● Texte source:
====

Loup y es-tu ? Histoire d’une peur

Concordance des temps – émission du 12 novembre 2011

Avec Jean Moriceau, professeur à l'Université de Caen et président de l'Association d'histoire des sociétés rurales.

Contrairement à ce que nous dit la célèbre chanson métaphorique de Serge Reggiani, les loups, par les temps qui courent n’entrent guère dans Paris, ce qu’ils ne firent, d’ailleurs, nous dit-on, qu’en 1423 et en 1438. Mais ils ont recommencé d’être fort présents dans les Alpes françaises, au point que l’été dernier, en juillet, deux attaques particulièrement sanglantes contre des troupeaux de moutons, ont soulevé beaucoup d’émotions, bien compréhensible, dans le monde des éleveurs. Une émotion qui s’est accrue en août et en septembre puisqu’on a dénombré plus de cent intrusions de loups dans les espaces de pâturage, entraînant la mort de près de 600 bêtes, dix fois plus qu’en 2010. Et voilà que se sont exaspérés les affrontements entre d’un côté les pasteurs, réclamant qu’on se remette à chasser les loups avec vigueur, et de l’autre les écologistes farouchement attachés à la défense d’une espèce protégée.

====

● Éléments enregistrés d'une collection:
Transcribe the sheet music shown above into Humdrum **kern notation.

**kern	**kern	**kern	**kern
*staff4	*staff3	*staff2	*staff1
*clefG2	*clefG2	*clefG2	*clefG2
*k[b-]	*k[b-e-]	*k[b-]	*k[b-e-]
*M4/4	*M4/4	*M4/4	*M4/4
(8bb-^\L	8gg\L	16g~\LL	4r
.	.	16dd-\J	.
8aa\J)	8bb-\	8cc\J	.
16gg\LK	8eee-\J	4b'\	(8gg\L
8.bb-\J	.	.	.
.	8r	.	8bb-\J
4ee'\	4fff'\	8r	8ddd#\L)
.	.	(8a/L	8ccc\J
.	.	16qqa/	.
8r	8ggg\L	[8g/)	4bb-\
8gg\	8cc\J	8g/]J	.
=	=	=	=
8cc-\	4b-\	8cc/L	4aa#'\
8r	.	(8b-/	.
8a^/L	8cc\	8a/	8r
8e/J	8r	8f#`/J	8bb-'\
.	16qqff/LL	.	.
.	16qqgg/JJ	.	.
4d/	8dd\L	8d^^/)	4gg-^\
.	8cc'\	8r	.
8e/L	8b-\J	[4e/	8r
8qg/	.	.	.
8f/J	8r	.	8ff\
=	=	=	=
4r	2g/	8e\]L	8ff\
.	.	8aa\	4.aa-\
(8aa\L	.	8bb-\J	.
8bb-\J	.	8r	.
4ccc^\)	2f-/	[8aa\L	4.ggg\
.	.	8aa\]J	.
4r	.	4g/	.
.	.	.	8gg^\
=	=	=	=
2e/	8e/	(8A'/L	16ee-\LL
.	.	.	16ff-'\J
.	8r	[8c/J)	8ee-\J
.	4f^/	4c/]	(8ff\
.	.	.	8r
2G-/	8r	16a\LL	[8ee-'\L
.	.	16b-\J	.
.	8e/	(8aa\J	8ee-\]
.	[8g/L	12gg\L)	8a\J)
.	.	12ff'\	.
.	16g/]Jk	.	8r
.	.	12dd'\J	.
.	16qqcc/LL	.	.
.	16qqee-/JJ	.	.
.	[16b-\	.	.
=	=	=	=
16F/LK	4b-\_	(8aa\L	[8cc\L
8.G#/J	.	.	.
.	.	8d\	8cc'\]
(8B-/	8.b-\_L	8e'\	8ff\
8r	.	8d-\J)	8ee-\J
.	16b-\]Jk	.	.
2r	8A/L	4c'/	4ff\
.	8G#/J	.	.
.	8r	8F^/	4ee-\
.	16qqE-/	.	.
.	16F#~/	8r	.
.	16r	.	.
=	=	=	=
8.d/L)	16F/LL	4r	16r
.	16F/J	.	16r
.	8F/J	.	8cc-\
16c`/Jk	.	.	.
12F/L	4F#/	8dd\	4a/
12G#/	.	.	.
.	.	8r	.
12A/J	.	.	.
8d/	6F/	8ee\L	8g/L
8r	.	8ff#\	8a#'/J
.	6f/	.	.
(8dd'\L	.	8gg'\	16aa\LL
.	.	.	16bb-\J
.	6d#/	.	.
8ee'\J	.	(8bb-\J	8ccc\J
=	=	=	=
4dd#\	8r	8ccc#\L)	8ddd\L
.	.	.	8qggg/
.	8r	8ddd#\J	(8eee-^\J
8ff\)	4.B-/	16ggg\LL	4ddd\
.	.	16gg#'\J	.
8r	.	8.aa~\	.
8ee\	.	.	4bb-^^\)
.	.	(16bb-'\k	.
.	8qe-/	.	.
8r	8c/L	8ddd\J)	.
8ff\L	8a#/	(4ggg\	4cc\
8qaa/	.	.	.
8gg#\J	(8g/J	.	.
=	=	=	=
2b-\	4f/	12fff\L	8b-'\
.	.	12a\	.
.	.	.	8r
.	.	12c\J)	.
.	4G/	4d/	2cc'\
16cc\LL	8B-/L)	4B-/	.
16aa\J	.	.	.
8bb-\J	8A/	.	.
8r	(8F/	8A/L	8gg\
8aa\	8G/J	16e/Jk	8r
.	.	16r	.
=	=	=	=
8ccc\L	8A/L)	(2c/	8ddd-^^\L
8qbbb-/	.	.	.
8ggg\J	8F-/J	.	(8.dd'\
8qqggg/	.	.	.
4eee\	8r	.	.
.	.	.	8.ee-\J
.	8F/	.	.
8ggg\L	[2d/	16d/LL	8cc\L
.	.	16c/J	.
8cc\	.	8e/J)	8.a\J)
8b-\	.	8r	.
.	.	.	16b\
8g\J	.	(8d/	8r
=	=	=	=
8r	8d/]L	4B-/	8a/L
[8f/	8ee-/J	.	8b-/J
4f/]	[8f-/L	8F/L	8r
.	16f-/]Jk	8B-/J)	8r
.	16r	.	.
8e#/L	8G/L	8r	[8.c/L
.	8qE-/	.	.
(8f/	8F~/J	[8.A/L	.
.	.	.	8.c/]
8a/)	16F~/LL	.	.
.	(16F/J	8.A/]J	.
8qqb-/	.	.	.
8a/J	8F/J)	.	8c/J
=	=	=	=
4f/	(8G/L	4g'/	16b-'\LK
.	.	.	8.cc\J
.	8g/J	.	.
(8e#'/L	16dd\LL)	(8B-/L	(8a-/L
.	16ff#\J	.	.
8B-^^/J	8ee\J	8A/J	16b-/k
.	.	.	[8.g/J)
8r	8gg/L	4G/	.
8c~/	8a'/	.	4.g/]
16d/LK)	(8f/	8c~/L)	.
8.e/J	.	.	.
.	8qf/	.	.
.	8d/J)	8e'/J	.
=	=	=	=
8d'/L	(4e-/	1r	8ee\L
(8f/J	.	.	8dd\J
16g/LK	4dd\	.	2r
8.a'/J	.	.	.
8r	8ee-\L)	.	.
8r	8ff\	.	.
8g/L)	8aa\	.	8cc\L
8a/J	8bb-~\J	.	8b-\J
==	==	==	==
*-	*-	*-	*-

====

● Consigne:
D'après le texte sur les loups, combien de bêtes les intrusions d'août et de septembre ont-elles tuées ? Répondez, s'il vous plaît, en quelques mots.

● Corrigé:
Près de 600 bêtes.